The result of `nestedLogit()` is an object of class `"nestedLogit"`. It contains
the set of $(m-1)$ `glm()` models fit to the dichotomies.

### Methods

```{r child="man/partials/methods.Rmd"}
```

## Examples

This example uses data on women's labor force participation to fit a nested logit model for
the response, `partic`, representing categories
`not.work`, `parttime` and `fulltime` for 263 women from a 1977
survey in Canada. This dataset is explored in more detail in the
package vignette, `vignette("nestedLogits", package = "nestedLogit")`.

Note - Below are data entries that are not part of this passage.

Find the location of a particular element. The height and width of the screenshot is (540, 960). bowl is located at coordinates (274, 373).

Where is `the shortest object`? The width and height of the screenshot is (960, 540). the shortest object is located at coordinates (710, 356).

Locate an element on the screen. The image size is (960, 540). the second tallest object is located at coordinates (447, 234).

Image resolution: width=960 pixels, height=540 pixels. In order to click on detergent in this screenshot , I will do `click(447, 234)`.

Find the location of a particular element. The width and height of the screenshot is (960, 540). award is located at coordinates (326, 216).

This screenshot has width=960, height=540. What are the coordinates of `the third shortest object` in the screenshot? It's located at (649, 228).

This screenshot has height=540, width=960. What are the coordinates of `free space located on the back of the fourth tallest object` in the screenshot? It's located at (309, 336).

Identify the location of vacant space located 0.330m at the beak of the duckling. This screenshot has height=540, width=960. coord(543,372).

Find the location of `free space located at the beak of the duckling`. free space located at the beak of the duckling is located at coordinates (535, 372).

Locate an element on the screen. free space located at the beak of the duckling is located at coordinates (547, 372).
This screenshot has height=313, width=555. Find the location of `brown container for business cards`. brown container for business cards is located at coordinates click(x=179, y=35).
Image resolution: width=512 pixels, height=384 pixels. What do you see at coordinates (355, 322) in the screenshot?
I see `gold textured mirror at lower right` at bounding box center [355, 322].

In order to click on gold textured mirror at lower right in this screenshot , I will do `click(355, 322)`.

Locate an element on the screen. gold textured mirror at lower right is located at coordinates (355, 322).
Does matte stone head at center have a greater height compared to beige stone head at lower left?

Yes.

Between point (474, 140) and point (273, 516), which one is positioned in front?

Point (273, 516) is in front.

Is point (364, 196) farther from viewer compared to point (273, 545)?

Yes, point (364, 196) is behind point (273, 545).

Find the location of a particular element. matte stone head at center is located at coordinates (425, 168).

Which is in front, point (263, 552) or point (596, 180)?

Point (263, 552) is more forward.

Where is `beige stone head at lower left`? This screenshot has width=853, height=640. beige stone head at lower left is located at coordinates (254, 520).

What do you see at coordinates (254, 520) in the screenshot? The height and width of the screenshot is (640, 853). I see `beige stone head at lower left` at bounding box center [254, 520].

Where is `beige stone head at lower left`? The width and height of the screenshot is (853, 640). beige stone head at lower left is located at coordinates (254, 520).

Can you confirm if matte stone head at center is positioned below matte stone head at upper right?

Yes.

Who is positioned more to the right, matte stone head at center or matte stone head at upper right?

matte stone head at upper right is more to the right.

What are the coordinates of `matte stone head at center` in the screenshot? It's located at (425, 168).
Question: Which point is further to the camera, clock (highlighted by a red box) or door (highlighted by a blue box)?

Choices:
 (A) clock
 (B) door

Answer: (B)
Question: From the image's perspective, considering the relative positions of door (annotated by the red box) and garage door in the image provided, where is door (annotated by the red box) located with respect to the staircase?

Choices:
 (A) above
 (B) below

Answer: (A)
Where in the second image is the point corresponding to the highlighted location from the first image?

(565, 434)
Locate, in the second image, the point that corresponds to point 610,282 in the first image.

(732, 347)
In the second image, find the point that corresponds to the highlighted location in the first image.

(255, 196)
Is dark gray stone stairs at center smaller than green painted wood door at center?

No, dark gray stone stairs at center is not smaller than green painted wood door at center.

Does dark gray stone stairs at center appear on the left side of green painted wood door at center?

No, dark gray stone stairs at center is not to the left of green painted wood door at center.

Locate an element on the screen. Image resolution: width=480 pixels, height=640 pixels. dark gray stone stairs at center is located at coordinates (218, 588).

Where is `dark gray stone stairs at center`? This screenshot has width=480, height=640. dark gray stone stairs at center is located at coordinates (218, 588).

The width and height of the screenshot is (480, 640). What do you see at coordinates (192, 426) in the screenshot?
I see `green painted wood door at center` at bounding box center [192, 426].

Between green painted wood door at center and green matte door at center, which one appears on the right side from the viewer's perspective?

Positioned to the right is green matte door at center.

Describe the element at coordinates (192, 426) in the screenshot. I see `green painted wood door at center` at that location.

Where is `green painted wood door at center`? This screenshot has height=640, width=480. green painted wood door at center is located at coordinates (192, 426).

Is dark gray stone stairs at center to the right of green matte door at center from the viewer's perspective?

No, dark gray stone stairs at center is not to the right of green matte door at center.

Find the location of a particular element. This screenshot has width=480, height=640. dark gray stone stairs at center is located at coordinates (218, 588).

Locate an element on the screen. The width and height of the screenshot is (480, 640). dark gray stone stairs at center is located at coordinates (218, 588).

A model for the complete polytomy can be specified as two nested
dichotomies, using helper functions `dichotomy()` and `logits()`, as shown in the example that follows:

* `work`: {not.work} vs. {parttime, fulltime}
* `full`: {parttime} vs. {fulltime}, but only for those working

`nestedLogit()` effectively fits each of these dichotomies
as logistic regression models via `glm(..., family = binomial)`

```{r wlf-model}
data(Womenlf, package = "carData")

# Use `logits()` and `dichotomy()` to specify the comparisons of interest
comparisons <- logits(work=dichotomy("not.work",
working=c("parttime", "fulltime")),
full=dichotomy("parttime", "fulltime"))

m <- nestedLogit(partic ~ hincome + children,
dichotomies = comparisons,
data=Womenlf)
coef(m)
```
The `"nestedLogit"` object contains the components of the fitted model. The structure can be shown nicely
using `lobstr::tree()`:

```{r}
m |> lobstr::tree(max_depth=1)
```

The separate models for the `work` and `full` dichotomies can be extracted via `models()`. These
are the binomial `glm()` models.
```{r}
models(m) |> lobstr::tree(max_depth = 1)
```

`Anova()` produces analysis of variance deviance tests for the terms in this model for each of the submodels, as well as for the combined responses of the polytomy. The `LR Chisq` and `df` for terms in the combined model are the sums of those for
the submodels.

```{r wlf-anova}
car::Anova(m)
```

### Plots
A basic plot of predicted probabilities can be produced using
the `plot()` method for `"nestedLogit"` objects.
It can be called several times to give multi-panel plots.
By default, a 95% pointwise confidence envelope is added to the plot.
Here, they are plotted with `conf.level = 0.68` to give $\pm 1$ std. error bounds.

```{r wlf-plot}
#| out.width = "100%",
#| fig.asp = 0.55,
#| echo = 1:3
op <- par(mfcol=c(1, 2), mar=c(4, 4, 3, 1) + 0.1)
plot(m, "hincome", list(children="absent"),
conf.level = 0.68,
xlab="Husband's Income", legend=FALSE)
plot(m, "hincome", list(children="present"),
conf.level = 0.68,
xlab="Husband's Income")
par(op)
```

## Vignettes

* A more general discussion of nested dichotomies logistic regression and detailed examples can be found
in `vignette("nestedLogit")`

* A variety of other plots can be produced using `ggplot()`, as described in the vignette,
`vignette("plotting-ggplot")`.

* A new vignette, "`vignette("standard-errors")`, describes the mathematics behind the calculation of
standard errors using the delta method.

## Authors
* John Fox
* Michael Friendly

## References

S. Fienberg (1980) _The Analysis of Cross-Classified Categorical Data_, 2nd Edition, MIT Press, Section 6.6.

J. Fox (2016) _Applied Regression Analysis and Generalized Linear Models_, 3rd Edition, Sage, Section 14.2.2.

M. Friendly and D. Meyers (2016) _Discrete Data Analysis with R_, CRC Press, Section 8.2.